1. Providing a showcase for our work/ethics. This is _really_ useful when hiring people (for both parties). We've had very positive feedback from interviewees - it's a great recruiting tool. It also means that people are quickly up and running when they join.
See "[Changing the laws of engineering with pull requests](https://www.youtube.com/watch?v=YIpNpptGX6Q)" for an in depth explanation of how developing a playbook like this is of benefit.
## Sections
There's no particular order to which you should read the playbook, but the [Practices section](practices/README.md) is probably a good starting point.

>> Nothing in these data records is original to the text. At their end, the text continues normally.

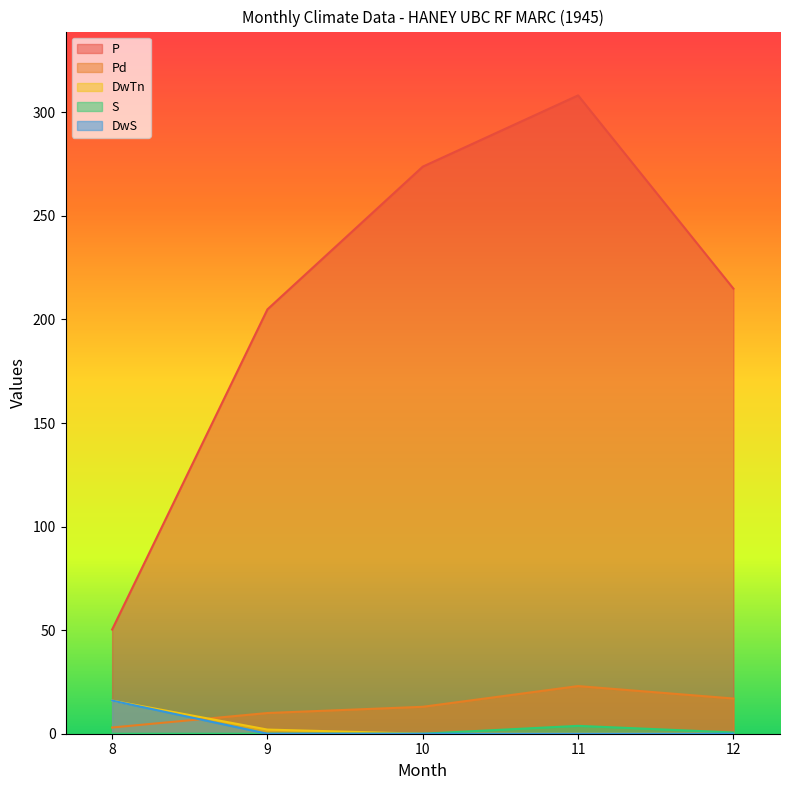

At which label is Pd closest to 13?

10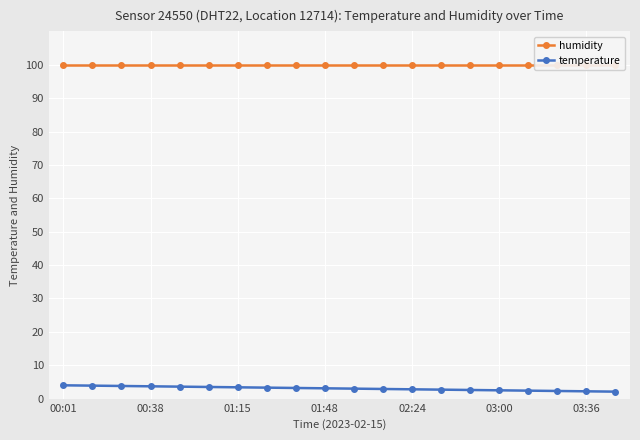

What is the sum of the humidity values at 01:15 and 8?

199.8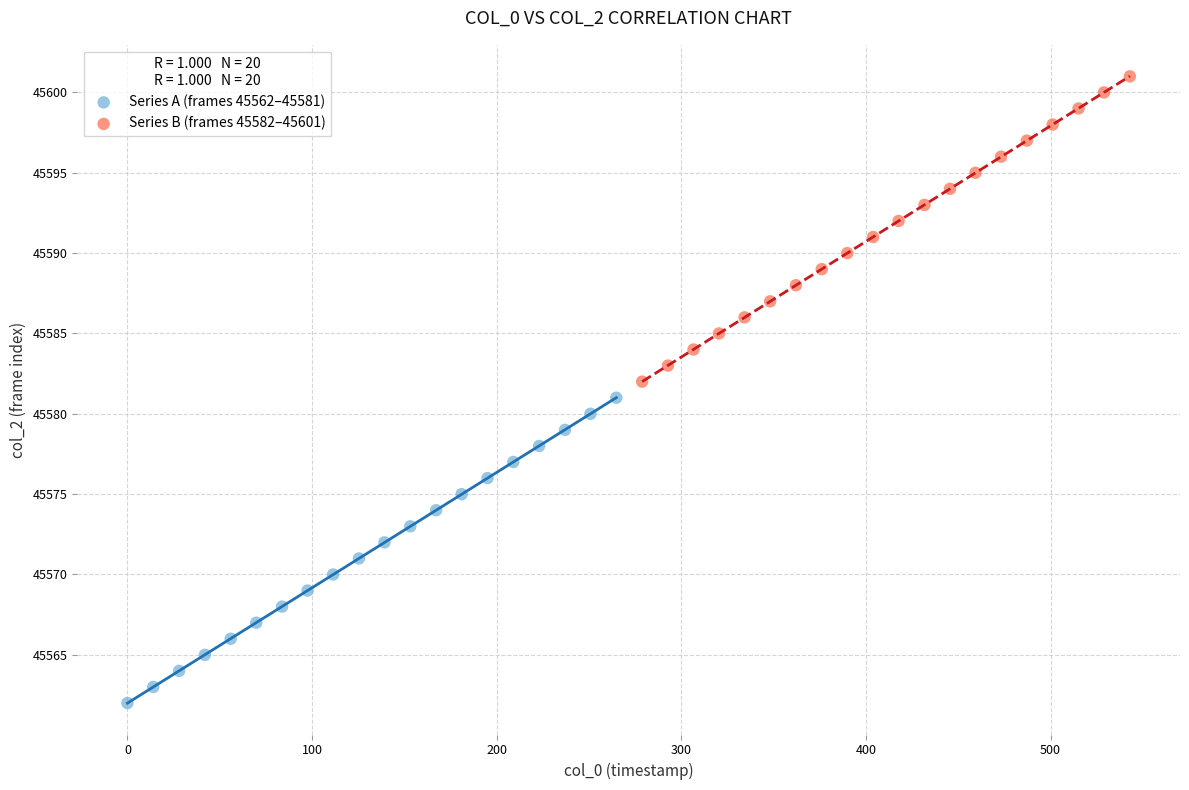

Which series reaches the maximum Y coordinate?

Series B (frames 45582–45601)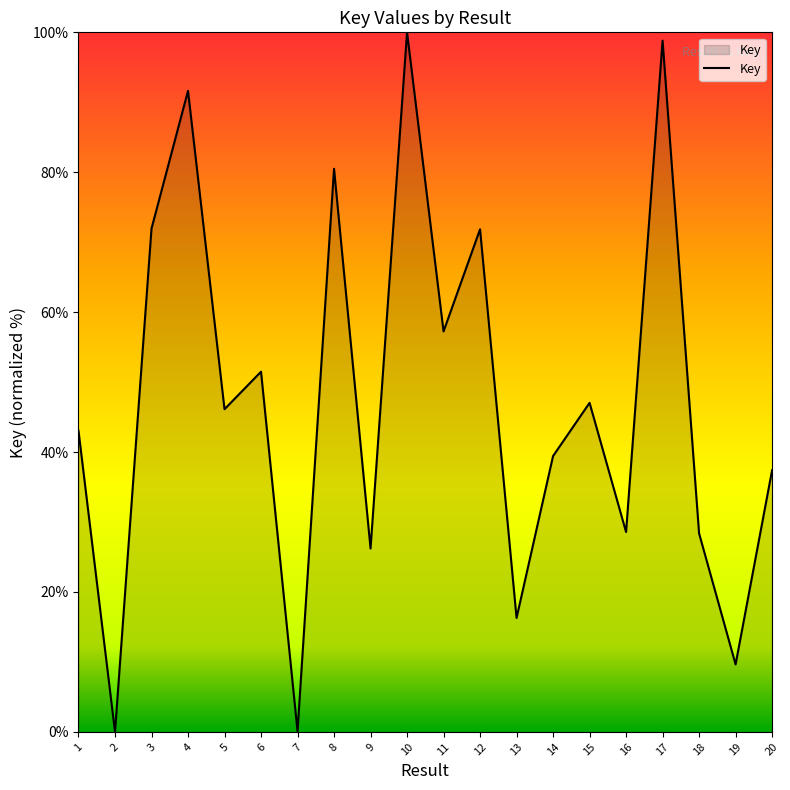

Between 6 and 4, which is larger?

4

* [Accessibility](accessibility/README.md)
* [CSS](css/README.md)
* [Git](git/README.md)
* [JavaScript](javascript/README.md)
* [Markup](markup/README.md)
* [Performance](performance/README.md)
* [Practices](practices/README.md)
* [Security](security/README.md)
* [Writing](writing/README.md)## Contributing
To contribute please clone the repo (or fork it if you're an external contributor), create a new branch for your changes, then create a pull request to merge your changes in.
Please keep discussion inside the issues and pull requests, avoiding Slack, hallway conversations etc. Remember that this repo is public, and the discussions we have can be of benefit to people apart from us.
[Read the full contributor guide](CONTRIBUTING.md).
## Key words
The key words "MUST", "MUST NOT", "REQUIRED", "SHALL", "SHALL NOT", "SHOULD", "SHOULD NOT", "RECOMMENDED", "NOT RECOMMENDED", "MAY", and "OPTIONAL" in this document are to be interpreted as described in [BCP (Best Current Practice) 14](https://www.rfc-editor.org/info/bcp14) ([RFC 2119](https://tools.ietf.org/html/rfc2119), [RFC8174](https://tools.ietf.org/html/rfc8174)) when, and only when, they appear in all capitals, as shown here.
## License
The Frontend Playbook is licensed under a Creative Commons Attribution-NonCommercial-ShareAlike 4.0 International License.